(Task directions): Starting with the line containing "collection date: 1886-07-10" and going on through the line containing "name author: (Pursh) Lindl.", copy the lines of the records below, switching "locality" to "site" and leaving everything else unchanged.

(Excerpted records):
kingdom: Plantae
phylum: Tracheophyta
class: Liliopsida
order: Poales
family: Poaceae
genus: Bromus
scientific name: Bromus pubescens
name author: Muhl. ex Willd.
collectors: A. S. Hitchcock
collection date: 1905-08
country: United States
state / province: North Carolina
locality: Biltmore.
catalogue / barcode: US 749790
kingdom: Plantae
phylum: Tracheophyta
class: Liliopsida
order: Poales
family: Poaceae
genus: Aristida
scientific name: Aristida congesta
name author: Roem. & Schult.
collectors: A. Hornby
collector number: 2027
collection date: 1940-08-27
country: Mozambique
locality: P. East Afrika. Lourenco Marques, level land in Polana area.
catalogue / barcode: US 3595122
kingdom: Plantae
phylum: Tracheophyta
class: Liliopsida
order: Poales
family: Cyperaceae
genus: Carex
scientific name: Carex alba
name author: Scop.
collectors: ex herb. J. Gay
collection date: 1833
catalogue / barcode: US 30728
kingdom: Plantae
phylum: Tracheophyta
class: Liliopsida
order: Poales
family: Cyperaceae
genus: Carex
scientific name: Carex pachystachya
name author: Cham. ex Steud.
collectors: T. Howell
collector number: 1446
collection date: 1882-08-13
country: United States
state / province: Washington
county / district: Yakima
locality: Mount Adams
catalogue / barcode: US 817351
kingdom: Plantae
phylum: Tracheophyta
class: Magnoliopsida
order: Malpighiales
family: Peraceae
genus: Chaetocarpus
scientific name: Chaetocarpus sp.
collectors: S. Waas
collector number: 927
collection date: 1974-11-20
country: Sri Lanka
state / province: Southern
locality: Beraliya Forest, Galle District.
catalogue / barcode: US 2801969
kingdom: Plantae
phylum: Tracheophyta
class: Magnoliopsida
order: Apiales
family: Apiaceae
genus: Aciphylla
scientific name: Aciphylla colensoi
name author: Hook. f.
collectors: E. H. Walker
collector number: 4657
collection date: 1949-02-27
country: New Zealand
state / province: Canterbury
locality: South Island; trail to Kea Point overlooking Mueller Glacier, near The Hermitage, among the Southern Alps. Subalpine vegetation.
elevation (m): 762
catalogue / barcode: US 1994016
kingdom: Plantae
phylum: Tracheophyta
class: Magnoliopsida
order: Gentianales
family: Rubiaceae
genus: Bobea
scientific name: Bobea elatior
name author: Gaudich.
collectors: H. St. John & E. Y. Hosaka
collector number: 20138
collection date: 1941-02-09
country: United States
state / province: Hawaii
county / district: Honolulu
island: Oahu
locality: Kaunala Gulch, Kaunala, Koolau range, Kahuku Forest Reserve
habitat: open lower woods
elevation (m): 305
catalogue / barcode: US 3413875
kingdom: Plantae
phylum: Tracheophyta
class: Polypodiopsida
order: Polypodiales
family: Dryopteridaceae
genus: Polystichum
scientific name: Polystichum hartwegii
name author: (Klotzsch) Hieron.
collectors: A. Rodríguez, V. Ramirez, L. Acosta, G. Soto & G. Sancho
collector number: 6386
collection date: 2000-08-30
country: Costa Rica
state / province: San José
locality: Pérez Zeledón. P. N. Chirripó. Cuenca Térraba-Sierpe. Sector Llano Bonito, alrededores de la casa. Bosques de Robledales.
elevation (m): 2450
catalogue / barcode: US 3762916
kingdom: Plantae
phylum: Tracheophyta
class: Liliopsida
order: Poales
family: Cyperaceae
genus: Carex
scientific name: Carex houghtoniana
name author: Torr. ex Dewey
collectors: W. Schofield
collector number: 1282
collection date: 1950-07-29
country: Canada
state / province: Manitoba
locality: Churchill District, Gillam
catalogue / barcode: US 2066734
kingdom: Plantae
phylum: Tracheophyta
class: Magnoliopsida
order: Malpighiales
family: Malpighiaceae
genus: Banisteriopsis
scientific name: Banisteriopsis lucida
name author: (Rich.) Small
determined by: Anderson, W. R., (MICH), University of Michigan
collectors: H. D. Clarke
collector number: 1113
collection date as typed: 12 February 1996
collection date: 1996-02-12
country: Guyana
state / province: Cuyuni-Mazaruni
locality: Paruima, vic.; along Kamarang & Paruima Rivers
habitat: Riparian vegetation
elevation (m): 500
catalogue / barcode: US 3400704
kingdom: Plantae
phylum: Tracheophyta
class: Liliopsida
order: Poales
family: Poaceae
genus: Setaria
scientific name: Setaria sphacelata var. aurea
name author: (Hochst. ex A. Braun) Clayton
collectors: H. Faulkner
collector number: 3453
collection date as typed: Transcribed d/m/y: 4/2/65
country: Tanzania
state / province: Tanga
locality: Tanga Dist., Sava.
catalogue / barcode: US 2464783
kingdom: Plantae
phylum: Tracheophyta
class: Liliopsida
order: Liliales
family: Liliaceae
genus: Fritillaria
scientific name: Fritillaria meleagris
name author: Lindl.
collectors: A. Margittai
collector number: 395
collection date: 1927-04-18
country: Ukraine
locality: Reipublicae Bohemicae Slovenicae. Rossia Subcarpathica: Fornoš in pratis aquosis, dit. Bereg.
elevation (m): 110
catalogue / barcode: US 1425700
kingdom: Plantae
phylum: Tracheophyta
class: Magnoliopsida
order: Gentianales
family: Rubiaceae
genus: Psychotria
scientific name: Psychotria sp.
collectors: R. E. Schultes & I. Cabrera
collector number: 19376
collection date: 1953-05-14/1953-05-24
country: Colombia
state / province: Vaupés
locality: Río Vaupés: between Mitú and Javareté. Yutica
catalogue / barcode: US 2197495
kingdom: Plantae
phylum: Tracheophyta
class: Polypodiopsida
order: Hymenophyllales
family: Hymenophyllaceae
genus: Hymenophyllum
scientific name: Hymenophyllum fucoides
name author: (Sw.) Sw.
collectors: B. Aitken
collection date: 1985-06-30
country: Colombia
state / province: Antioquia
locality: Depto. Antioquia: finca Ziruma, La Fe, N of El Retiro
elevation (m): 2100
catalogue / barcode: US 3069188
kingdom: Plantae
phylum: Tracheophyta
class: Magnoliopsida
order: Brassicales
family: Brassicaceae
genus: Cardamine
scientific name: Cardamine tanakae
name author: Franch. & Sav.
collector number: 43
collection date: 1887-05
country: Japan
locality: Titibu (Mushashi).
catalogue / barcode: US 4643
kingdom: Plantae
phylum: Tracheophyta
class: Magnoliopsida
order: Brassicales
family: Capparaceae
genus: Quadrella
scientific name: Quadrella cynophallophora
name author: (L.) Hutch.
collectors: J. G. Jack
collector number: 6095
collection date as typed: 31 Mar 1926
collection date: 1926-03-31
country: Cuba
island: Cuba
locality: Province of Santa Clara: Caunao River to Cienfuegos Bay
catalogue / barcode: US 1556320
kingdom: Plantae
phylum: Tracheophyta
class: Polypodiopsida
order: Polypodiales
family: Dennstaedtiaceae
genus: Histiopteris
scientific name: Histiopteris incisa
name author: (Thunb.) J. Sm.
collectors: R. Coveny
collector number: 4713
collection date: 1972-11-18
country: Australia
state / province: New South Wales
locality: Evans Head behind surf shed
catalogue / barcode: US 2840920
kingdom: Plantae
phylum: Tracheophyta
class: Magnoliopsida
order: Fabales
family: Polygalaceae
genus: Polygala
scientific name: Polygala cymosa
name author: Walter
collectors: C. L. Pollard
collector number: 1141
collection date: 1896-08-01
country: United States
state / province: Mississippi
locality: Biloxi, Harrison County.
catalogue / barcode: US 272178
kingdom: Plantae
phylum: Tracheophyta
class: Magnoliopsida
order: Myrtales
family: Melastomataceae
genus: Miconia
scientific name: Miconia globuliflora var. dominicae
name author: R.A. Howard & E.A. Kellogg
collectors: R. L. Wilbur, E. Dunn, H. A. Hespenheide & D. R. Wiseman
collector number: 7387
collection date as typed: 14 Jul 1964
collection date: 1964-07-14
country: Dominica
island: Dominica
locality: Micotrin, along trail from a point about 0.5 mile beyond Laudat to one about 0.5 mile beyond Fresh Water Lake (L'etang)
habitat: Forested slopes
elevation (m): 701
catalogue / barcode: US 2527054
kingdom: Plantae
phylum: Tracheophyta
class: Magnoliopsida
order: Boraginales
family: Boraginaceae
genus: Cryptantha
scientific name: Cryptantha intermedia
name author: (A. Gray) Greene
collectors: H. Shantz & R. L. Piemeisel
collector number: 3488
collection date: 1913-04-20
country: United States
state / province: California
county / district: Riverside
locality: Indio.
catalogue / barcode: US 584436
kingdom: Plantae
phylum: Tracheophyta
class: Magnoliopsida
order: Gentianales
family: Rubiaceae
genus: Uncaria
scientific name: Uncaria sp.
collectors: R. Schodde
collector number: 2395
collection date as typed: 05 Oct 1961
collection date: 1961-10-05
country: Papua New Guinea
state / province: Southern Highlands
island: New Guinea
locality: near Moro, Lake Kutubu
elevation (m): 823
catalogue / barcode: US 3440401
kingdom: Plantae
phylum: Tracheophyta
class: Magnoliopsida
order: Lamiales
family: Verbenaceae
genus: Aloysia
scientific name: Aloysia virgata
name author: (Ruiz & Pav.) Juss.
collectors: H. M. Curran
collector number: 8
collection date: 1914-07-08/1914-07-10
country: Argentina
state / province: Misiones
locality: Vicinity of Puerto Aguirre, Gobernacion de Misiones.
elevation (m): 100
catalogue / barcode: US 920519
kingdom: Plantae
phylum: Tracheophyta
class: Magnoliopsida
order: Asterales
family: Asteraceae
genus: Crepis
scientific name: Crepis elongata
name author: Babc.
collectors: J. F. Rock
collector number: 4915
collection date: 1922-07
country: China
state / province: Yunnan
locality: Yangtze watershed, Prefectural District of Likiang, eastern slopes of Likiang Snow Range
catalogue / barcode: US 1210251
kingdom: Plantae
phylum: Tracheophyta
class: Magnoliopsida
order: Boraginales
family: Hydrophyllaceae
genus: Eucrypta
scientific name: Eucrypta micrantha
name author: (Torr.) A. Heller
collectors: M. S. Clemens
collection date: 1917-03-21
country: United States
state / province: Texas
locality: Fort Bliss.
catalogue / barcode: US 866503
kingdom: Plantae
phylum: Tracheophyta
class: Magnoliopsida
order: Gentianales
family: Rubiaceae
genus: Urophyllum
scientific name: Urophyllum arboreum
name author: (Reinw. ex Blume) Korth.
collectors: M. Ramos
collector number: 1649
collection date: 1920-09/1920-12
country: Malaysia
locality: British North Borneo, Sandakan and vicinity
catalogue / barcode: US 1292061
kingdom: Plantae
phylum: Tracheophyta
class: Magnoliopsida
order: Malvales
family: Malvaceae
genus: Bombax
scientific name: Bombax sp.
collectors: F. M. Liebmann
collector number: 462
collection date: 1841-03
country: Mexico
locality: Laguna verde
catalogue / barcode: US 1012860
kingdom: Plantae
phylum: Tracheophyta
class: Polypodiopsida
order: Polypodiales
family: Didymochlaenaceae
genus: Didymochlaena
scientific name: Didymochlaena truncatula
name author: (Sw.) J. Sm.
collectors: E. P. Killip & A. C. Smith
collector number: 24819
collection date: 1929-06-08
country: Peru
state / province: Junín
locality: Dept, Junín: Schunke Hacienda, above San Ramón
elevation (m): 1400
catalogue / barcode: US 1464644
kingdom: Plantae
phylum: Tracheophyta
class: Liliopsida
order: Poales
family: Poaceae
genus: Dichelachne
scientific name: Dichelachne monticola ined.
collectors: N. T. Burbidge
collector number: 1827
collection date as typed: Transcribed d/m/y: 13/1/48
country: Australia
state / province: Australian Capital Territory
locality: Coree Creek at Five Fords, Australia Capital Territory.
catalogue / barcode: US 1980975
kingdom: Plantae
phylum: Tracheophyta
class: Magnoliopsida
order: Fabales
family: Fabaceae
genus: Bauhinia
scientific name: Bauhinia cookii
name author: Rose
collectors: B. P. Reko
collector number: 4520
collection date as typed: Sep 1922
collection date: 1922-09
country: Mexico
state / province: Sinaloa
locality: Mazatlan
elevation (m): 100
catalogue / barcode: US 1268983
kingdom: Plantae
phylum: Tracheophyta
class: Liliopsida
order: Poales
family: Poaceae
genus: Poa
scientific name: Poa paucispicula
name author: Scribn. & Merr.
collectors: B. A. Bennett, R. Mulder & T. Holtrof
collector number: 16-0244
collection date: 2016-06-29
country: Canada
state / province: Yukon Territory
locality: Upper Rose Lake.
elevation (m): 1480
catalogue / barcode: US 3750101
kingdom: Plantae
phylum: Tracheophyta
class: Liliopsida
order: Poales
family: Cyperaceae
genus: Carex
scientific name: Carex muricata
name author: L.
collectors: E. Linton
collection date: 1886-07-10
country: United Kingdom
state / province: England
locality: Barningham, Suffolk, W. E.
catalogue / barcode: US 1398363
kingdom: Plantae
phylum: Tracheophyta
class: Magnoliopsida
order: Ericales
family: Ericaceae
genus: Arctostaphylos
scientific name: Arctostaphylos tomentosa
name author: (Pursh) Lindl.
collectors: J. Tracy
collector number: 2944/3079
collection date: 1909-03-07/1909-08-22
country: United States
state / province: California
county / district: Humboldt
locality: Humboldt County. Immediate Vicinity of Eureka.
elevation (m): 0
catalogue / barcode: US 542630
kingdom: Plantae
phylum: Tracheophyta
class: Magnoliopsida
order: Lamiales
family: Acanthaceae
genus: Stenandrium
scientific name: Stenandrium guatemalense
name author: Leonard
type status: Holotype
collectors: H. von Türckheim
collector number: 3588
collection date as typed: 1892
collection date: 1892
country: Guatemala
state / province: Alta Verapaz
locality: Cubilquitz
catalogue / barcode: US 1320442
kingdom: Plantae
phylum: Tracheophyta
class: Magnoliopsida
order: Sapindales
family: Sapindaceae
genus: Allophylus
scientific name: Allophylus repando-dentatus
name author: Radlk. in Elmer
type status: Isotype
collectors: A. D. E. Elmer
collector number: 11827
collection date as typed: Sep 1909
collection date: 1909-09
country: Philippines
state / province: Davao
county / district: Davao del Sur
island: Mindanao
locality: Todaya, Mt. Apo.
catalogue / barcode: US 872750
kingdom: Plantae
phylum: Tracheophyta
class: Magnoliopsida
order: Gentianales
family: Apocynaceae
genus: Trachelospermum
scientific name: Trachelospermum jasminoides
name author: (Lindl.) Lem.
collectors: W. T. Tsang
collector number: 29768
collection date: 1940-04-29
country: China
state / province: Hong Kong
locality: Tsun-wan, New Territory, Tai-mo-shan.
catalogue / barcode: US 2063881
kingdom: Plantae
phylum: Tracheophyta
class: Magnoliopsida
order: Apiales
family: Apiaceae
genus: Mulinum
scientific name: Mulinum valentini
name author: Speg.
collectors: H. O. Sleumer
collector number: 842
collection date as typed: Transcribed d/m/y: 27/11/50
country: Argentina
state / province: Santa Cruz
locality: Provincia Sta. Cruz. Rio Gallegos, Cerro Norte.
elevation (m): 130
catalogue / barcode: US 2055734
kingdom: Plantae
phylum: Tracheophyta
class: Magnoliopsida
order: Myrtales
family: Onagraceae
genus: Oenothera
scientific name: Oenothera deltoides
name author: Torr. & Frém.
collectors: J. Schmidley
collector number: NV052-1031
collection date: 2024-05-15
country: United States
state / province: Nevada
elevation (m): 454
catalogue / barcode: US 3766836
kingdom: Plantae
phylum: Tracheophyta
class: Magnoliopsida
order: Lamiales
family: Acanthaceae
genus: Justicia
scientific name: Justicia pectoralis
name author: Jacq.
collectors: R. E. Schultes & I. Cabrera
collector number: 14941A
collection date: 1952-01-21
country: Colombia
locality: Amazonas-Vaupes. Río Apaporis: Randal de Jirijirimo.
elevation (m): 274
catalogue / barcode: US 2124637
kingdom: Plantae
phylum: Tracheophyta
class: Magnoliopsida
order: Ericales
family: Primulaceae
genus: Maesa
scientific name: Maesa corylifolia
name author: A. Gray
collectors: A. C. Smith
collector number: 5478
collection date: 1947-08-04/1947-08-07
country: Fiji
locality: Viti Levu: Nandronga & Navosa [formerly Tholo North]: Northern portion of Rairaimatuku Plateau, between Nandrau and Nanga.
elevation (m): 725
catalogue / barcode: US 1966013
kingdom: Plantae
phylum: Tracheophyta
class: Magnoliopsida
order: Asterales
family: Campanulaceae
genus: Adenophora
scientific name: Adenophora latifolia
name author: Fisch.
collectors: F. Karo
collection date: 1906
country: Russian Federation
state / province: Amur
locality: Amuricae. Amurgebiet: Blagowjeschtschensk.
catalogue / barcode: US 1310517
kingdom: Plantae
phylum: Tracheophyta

(Solution to the exercise):
collection date: 1886-07-10
country: United Kingdom
state / province: England
site: Barningham, Suffolk, W. E.
catalogue / barcode: US 1398363
kingdom: Plantae
phylum: Tracheophyta
class: Magnoliopsida
order: Ericales
family: Ericaceae
genus: Arctostaphylos
scientific name: Arctostaphylos tomentosa
name author: (Pursh) Lindl.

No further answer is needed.